=== Section Start ===

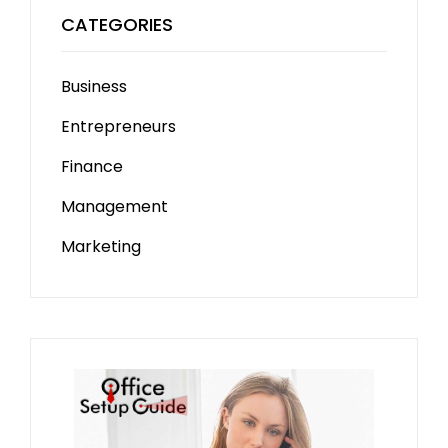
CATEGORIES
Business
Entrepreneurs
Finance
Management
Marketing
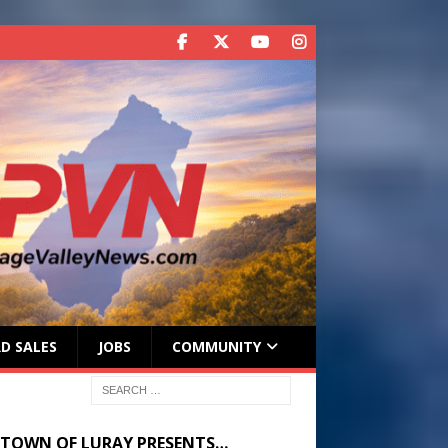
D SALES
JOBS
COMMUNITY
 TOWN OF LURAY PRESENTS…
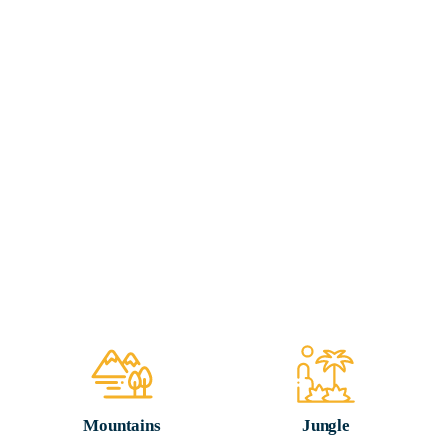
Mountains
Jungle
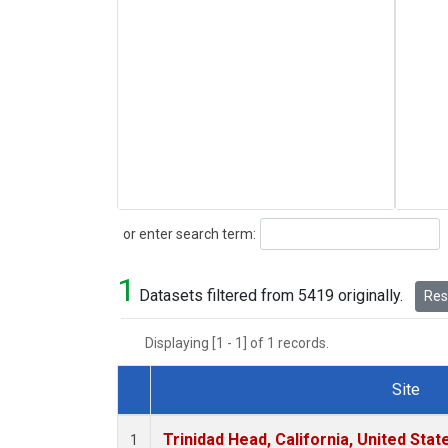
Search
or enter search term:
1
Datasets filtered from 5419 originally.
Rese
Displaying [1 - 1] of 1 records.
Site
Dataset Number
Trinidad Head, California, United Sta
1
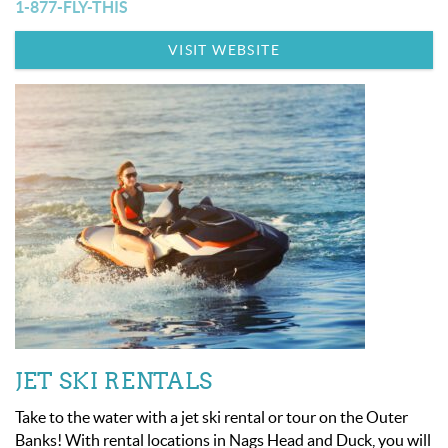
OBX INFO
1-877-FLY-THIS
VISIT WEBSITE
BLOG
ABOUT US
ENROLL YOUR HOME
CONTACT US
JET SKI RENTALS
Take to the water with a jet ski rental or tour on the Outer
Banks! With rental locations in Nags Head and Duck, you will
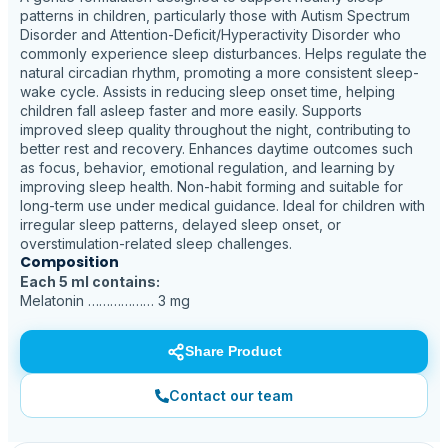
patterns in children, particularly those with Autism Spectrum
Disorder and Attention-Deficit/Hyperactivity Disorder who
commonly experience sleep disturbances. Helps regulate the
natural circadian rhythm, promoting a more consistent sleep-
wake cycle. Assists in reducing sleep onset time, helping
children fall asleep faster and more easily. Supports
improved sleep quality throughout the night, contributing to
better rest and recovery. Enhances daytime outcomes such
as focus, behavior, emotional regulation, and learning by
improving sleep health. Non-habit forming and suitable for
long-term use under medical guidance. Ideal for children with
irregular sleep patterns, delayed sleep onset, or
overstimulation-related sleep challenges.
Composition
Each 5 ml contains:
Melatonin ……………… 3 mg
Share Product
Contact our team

=== Section End ===

- To-do item
Without including any picture, print all of the entries above exactly.

- Reply
CATEGORIES
Business
Entrepreneurs
Finance
Management
Marketing
D SALES
JOBS
COMMUNITY
 TOWN OF LURAY PRESENTS…
Mountains
Jungle
Search
or enter search term:
1
Datasets filtered from 5419 originally.
Rese
Displaying [1 - 1] of 1 records.
Site
Dataset Number
Trinidad Head, California, United Sta
1
OBX INFO
1-877-FLY-THIS
VISIT WEBSITE
BLOG
ABOUT US
ENROLL YOUR HOME
CONTACT US
JET SKI RENTALS
Take to the water with a jet ski rental or tour on the Outer
Banks! With rental locations in Nags Head and Duck, you will
patterns in children, particularly those with Autism Spectrum
Disorder and Attention-Deficit/Hyperactivity Disorder who
commonly experience sleep disturbances. Helps regulate the
natural circadian rhythm, promoting a more consistent sleep-
wake cycle. Assists in reducing sleep onset time, helping
children fall asleep faster and more easily. Supports
improved sleep quality throughout the night, contributing to
better rest and recovery. Enhances daytime outcomes such
as focus, behavior, emotional regulation, and learning by
improving sleep health. Non-habit forming and suitable for
long-term use under medical guidance. Ideal for children with
irregular sleep patterns, delayed sleep onset, or
overstimulation-related sleep challenges.
Composition
Each 5 ml contains:
Melatonin ……………… 3 mg
Share Product
Contact our team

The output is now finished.